Typically, these out-of-the-box tutorials use widely applicable sales data, which is fine for most users. But our users are specific in how they approach sales, so we wanted the tutorial to be something they could relate to. We also added sections about support, so our users would know how to open appropriate tickets at our help desk as they ran into problems.
Next in our adoption approach is app development. How do we ensure apps meet the actual user’s needs as closely as possible? First, our design team meets our users in person before we ever begin designing something. In that design session, we cover things like use, purpose, data requirements, and functionality.
It’s important to have this happen in person, because it helps spark ideas. Users might not know everything Qlik can do, so for the purpose of brainstorming ideas at these sessions, we tell users, “Assume it can do everything, and we’ll tell you when you’ve gone off the edge.”
We then set up a development stream for our users, where we can launch prototypes. This allows us to give specific access to the targeted to users who would give us the best feedback, but it also lets us eliminate any confusion about what’s in production or development.

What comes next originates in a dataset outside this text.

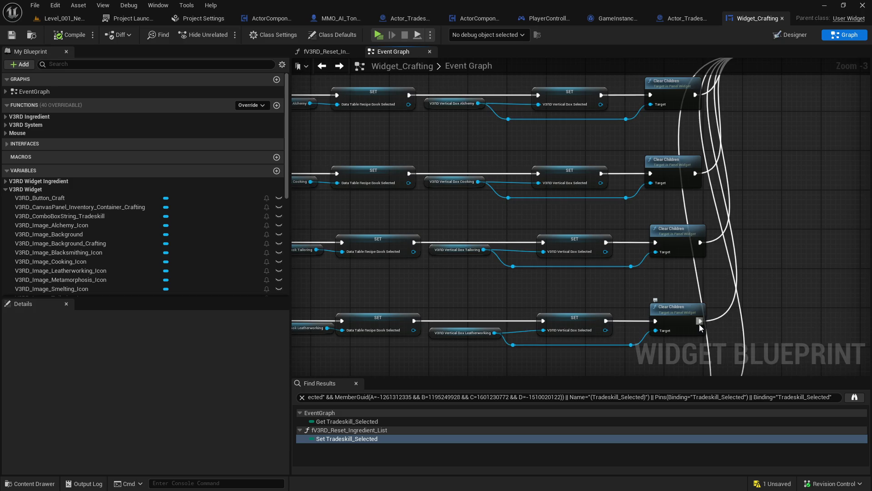
{"action": "left_click_drag", "start_coordinate": [700, 324], "coordinate": [728, 322]}
{"action": "type", "text": "prtin"}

I want to say a few things about soliciting feedback from non-technical users who don’t always know what is expected of them when you ask them to evaluate a tool. You are probably familiar with the quality of feedback when you say to someone, “Take a look at this and tell me what you think.” They leave it until the last minute and say, “Oh, it’s great.” It’s only later, when they start using it for real, that you hear all the things they hate about it.
To leapfrog to that genuine, useful feedback, I developed a step-by-step review guide. Essentially, I ask questions that the user must interact with the application to answer, a bit like a scavenger hunt. The purpose of these questions is to drive that interaction. I only ask the feedback questions after, based on their experience with the app. We’ve found the review guide gives us much richer feedback and our designers have found it an improvement to our app development process.
The final part of our adoption approach is evangelism: ensuring users and leaders are excited about Qlik. The training and app development are the technical aspects of getting users on board. I think of evangelism as being more philosophical. It can definitely represent a mindset change, particularly at a big, old company like Luxottica. I truly believe in the transformative power of a tool like Qlik, and I let that shine through.
Before we rolled out our enterprise edition to users, my team and I would frequently use our desktop editions to wrangle data, perform analysis, and deliver results. Showcasing it like that went a long way to building excitement and desire for Qlik throughout the company. That attitude is infectious. My advice is to not only be that champion, but when you find fellow champions, empower and encourage them to spread the word.
The Future Is Advanced Analytics Integration
Looking to the future, we will obviously continue developing our apps and improve that for our planning organization, but we’re also looking at ways we can expand into other parts of the business: e-Comm and marketing, for instance. We’re working on incorporating other data sources. We have some internal data sources that we will bring on board soon, but we would also love to draw in some external sources like weather data and social feeds. We could do some pretty fun things with that.
Finally, near and dear to my heart is our project of pushing forward with the advanced analytics integration. We have a whole slew of modeling projects already developed, so delivering those in Qlik is something we are excited about. We’ve already done so much, but I think we’ve just scratched the surface of what we could do.